The Pretty Things, Greatest Hits

★★★★☆

Download: Rosalyn; Don’t Bring Me Down; Midnight To Six Man; Come See Me; Defecting Grey; SF Sorrow Is Born

The title stretches a point somewhat, The Pretty Things never having been a hit machine like some of their Sixties peers – partly because their knack for anticipating musical trends was equalled only by their genius for self-sabotage. But their unique mix of rowdy antipathy and starry-eyed psychedelia transcends such setbacks: the skinny R&B of early singles like “Rosalyn” and “Don’t Bring Me Down” is the razor-sharp equal of the young Stones (the earlier group co-founded by Pretties’ guitarist Dick Taylor), while the ambitious SF Sorrow – the world’s first ever rock opera – holds up at least as well as Tommy.

The jewel in their crown, though, is the single “Defecting Grey”, the extraordinary multi-sectioned, sitar-drenched extravaganza which remains one of the most absurdly ambitious examples of questing early psychedelia. Unlike most of their peers, they’ve stuck at it despite the lack of serious remuneration or acclaim, and as the accompanying CD of a 2010 show demonstrates, they remain a vital live experience.

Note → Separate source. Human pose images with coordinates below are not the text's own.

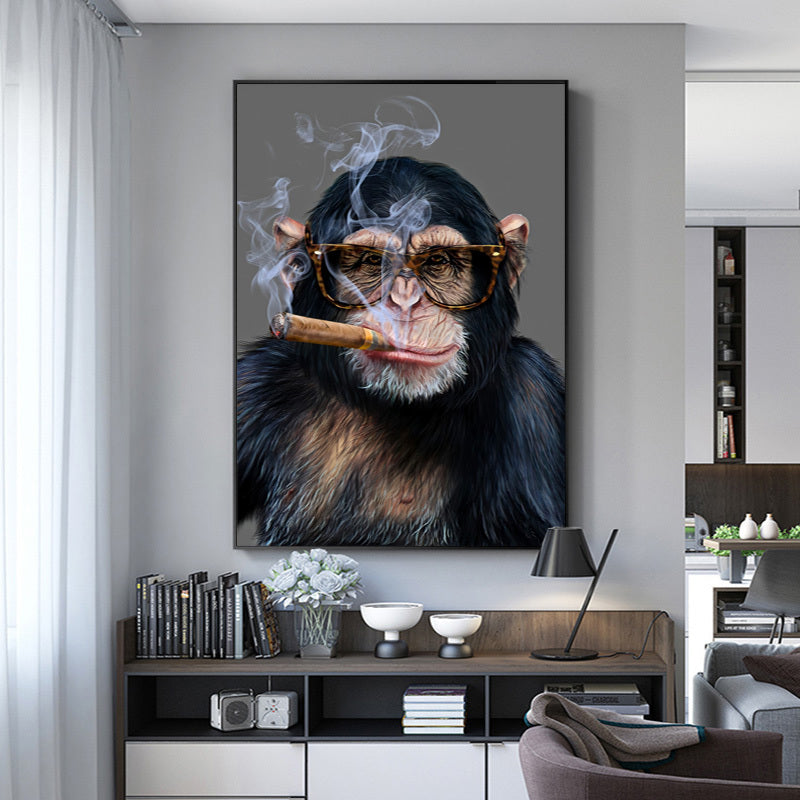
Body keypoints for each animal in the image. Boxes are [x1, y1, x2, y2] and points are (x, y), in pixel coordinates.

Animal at [237, 156, 564, 547]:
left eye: (439, 260)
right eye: (368, 261)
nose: (405, 302)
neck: (398, 409)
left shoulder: (532, 395)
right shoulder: (253, 383)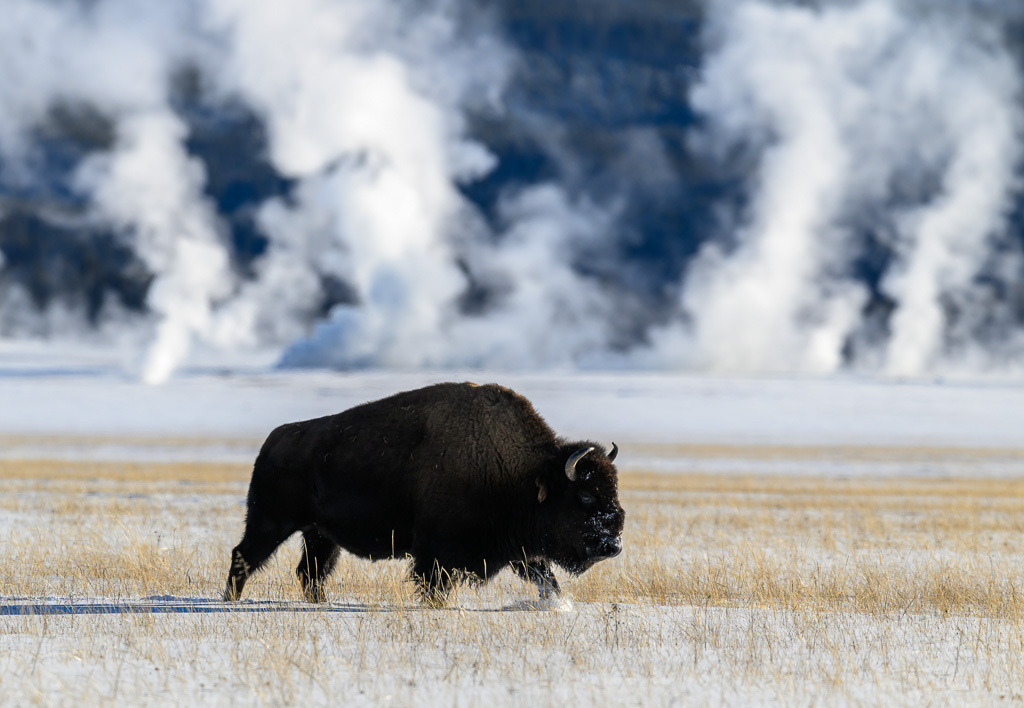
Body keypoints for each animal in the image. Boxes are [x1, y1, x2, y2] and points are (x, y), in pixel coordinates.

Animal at [223, 382, 624, 606]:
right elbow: (433, 584)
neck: (525, 472)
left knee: (311, 572)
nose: (613, 545)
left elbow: (545, 579)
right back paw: (229, 600)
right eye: (585, 497)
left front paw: (559, 605)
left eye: (613, 491)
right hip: (270, 522)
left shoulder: (521, 549)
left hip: (320, 534)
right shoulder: (437, 553)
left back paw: (320, 604)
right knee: (244, 556)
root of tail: (273, 441)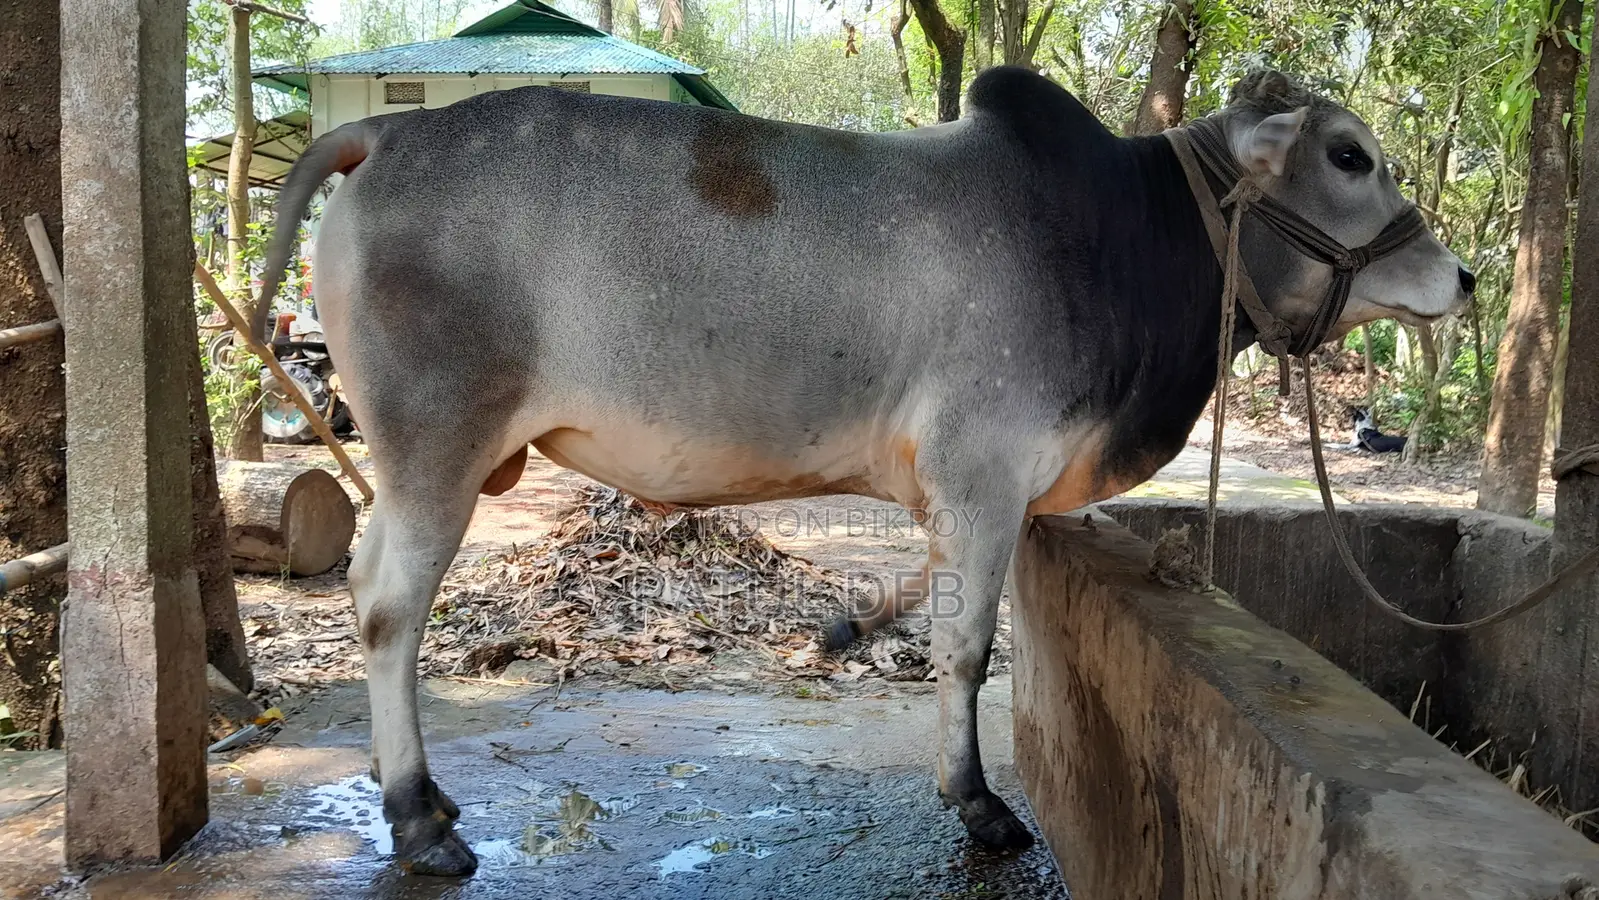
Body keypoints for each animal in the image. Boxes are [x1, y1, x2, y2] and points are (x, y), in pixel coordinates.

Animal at [256, 66, 1472, 875]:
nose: (1459, 277)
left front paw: (849, 638)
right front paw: (976, 803)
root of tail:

Various Artists, The Vietnam War: The Soundtrack

★★★★★

Download: A Hard Rain’s A-Gonna Fall; Are You Experienced?; Bad Moon Rising; Ohio; Gimme Shelter; What’s Going On

Having dealt comprehensively with the American Civil War, documentarist Ken Burns has now turned his attention to the Vietnam War, with his TV series bolstered by these two audio accompaniments. The Soundtrack is a 38-track assemblage of contemporary music, opening with the harbinger of “A Hard Rain’s A-Gonna Fall” and proceeding in diversely expressive manner to the dubious “closure” of “What’s Going On” and “Bridge Over Troubled Water”. It’s about as comprehensive a survey of the era’s sonic backdrop as exists. The Original Score is the latest of Trent Reznor & Atticus Ross’s harrowing film works, a grimly expressionist evocation of the era’s moods and tensions: opening with little more than limpid piano and ambient wind noise, its early stages expertly capture a situation poised on a precipice, as peace gradually slides into war. Later on, as the conflict deepens, driving rhythms and distorted guitar shards bring scarier, more urgent modes, shifting the mood from haunting to harrowing.